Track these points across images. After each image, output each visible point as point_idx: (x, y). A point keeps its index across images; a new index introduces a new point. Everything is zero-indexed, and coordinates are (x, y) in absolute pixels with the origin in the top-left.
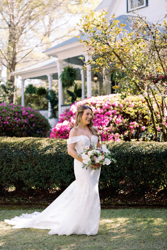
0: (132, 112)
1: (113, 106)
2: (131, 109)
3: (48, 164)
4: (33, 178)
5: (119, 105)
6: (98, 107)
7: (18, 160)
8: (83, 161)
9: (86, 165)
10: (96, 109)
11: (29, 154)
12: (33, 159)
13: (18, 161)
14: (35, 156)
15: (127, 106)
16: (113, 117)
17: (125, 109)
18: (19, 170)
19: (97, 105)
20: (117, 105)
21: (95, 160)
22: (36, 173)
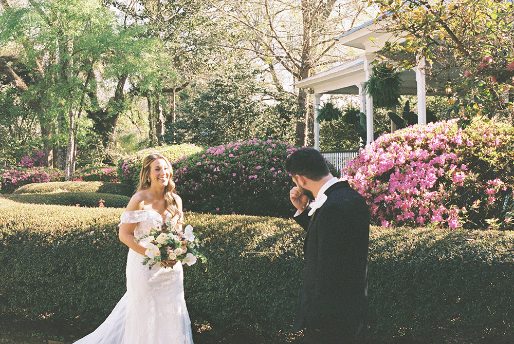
0: (493, 157)
1: (453, 145)
2: (492, 151)
3: (261, 280)
4: (231, 311)
5: (465, 141)
6: (418, 146)
7: (198, 269)
8: (146, 253)
9: (149, 259)
10: (413, 150)
11: (221, 255)
12: (230, 268)
13: (197, 271)
14: (232, 260)
15: (485, 144)
16: (448, 169)
17: (476, 151)
18: (201, 290)
19: (417, 142)
20: (460, 142)
21: (168, 253)
22: (236, 299)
____
Task directions: Write out, word for word, only the lines from the one containing "3: (48, 164)" to the end of the data above; the pictures stay out.

Answer space:
3: (48, 164)
4: (33, 178)
5: (119, 105)
6: (98, 107)
7: (18, 160)
8: (83, 161)
9: (86, 165)
10: (96, 109)
11: (29, 154)
12: (33, 159)
13: (18, 161)
14: (35, 156)
15: (127, 106)
16: (113, 117)
17: (125, 109)
18: (19, 170)
19: (97, 105)
20: (117, 105)
21: (95, 160)
22: (36, 173)
0: (493, 157)
1: (453, 145)
2: (492, 151)
3: (261, 280)
4: (231, 311)
5: (465, 141)
6: (418, 146)
7: (198, 269)
8: (146, 253)
9: (149, 259)
10: (413, 150)
11: (221, 255)
12: (230, 268)
13: (197, 271)
14: (232, 260)
15: (485, 144)
16: (448, 169)
17: (476, 151)
18: (201, 290)
19: (417, 142)
20: (460, 142)
21: (168, 253)
22: (236, 299)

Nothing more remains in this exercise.